Policiales

Piden que los ataques al Poder Judicial sean investigados por la Justicia federal

Para Carlos Edwards y Fausto Yrure los Tribunales provinciales no son competentes tras la acusación de un ataque a instituciones del Estado.

Miércoles 17 de Octubre de 2018

Los abogados defensores de Máximo Ariel "Guille" Cantero presentaron ante la Justicia provincial un pedido para que la investigación por las balaceras contra inmuebles del Poder Judicial o donde habían vivido algunos de sus funcionarios, todos ellos vinculados a la investigación y juicio a la banda de Los Monos, pase a la órbita Federal. En el escrito, los letrados consideraron que la calificación legal con la que el viernes imputaron a "Guille" y a otras nueve personas, que "supone un ataque a la seguridad del Estado o de sus instituciones", obliga a que la pesquisa pase a manos de la Nación.

El viernes, en una audiencia que se extendió por más de ocho horas, "Guille" Cantero fue imputado junto a otras nueve personas por "amenazas coactivas agravadas por ser anónimas, por el uso de arma de fuego y por tener como propósito alguna medida o concesión de un miembro del poder público, en concurso ideal con daño calificado y en concurso real con portación de arma de fuego de guerra sin la debida autorización legal".

Puntualmente, se le atribuyó el rol de "instigador" desde su lugar de arresto de siete de las once balaceras que se ventilaron en la audiencia presidida por el juez Héctor Núñez Cartelle.

Antes de que los fiscales Miguel Moreno, Matías Edery, Nicolás Foppiani y Aníval Vescovo dieran lectura a las imputaciones, los abogados Carlos Edwards y Fausto Yrure, que representan a "Guille", habían solicitado la suspensión de la audiencia al entender que los delitos que les iban a achacar a los sospechosos no debían ser investigados por la Justicia provincial sino que correspondía la órbita Federal.

Rechazo e imputación

El juez Núñez Cartelle rechazó el pedido y después de casi cuatro horas de exposición de los fiscales, el magistrado hizo lugar a las imputaciones planteadas.

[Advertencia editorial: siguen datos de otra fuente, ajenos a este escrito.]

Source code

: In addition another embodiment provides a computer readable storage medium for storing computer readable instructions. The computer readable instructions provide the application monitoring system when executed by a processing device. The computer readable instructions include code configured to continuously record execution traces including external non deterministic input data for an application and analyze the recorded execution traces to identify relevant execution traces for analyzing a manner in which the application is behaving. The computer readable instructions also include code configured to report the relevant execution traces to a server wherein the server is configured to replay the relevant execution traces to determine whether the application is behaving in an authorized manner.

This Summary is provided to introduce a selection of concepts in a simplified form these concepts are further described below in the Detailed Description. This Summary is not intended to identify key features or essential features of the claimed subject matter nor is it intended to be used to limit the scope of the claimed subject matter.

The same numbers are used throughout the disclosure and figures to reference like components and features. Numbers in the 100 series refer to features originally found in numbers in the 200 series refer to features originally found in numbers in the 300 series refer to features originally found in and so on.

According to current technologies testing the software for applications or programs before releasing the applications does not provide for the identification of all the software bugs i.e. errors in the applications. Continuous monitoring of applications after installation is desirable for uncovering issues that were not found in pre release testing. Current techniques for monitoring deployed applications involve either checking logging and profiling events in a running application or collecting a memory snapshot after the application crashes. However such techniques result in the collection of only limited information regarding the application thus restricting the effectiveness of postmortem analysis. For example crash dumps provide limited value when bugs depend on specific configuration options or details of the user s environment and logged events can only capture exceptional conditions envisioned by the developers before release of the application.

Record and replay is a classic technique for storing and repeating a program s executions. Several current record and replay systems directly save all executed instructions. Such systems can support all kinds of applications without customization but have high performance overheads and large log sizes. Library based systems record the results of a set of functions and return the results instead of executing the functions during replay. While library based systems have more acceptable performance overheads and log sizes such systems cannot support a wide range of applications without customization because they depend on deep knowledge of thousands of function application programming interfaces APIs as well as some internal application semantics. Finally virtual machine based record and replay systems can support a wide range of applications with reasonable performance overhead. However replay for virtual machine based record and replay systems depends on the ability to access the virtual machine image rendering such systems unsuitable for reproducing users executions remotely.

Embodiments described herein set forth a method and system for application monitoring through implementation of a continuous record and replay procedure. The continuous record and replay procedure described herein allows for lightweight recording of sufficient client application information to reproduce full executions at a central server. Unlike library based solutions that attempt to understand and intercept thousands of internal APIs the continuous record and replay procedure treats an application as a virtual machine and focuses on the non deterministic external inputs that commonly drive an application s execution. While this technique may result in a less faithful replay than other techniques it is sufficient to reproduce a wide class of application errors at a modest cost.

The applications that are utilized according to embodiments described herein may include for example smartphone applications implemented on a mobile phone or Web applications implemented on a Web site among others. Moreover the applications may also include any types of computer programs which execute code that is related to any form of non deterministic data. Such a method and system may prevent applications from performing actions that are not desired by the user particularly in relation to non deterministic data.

Las mismas fueron consideradas por la Fiscalía como "una saga de atentados que se iniciaron el 29 de mayo y que tienen como denominador común haber sido dirigidos hacia inmuebles de dependencias oficiales del Poder Judicial, puntualmente el Centro de Justicia Penal y el Ministerio Público de la Acusación, y domicilios donde habían vivido funcionarios públicos del Poder Judicial y de la provincia de Santa Fe y/o sus familiares directos". Y destacó que las personas a las que fueron dirigidos los ataques "participaron en la investigación o juzgamiento de algunos integrantes de la familia Cantero, o que tienen a su cargo recursos de apelación de fallos que los involucran".

Cuando atacan al Estado

En ese contexto, la defensa de "Guille" presentó un pedido de declinatoria al juez con el mismo reclamo hecho el viernes pero que el Código Procesal Penal obliga a que sea presentado por escrito.

Los letrados argumentaron que tanto el Código Penal como la jusrisprudencia establecen que cuando el delito de "amenazas coactivas" no tenga una "estricta motivación particular", sino que existe la posibilidad de que afecten "de manera directa o indirecta a la seguridad del Estado o de sus instituciones", debe ser la Justicia Federal quien lleve adelante las investigaciones.

En esta línea plantearon que los mismos fiscales plantearon la hipótesis de una "posible afectación de las instituciones públicas" y "afirmaron la existencia de un plan sistemático orquestado para interferir el normal servicio de Justicia".

En su pedido, los abogados echan mano a la jurisprudencia nacional y mencionan que "en el presente caso no se cumple ninguno de los estándares fijados por la Corte Suprema de Justicia de la Nación respecto a la investigación de este delito". En primer lugar porque "la investigación de los hechos atribuidos no han tramitado inicialmente ante la Justicia federal, sino ante la provincial", lo que violenta las garantías constitucionales; y segundo porque "no surge de la hipótesis delictiva de la Fiscalía de forma inequívoca y fehaciente una estricta motivación particular para la comisión de las amenazas" achacadas.

Finalmente critican la posición de la Fiscalía al sostener que "resulta inexplicable que ante la contundencia de las disposiciones legales que atribuyen la competencia federal para investigar el delito de amenazas coactivas agravadas, los fiscales no hayan advertido tal circunstancia, y continuaran con la investigación de los hechos, cuando debían saber que carecían de competencia para ello".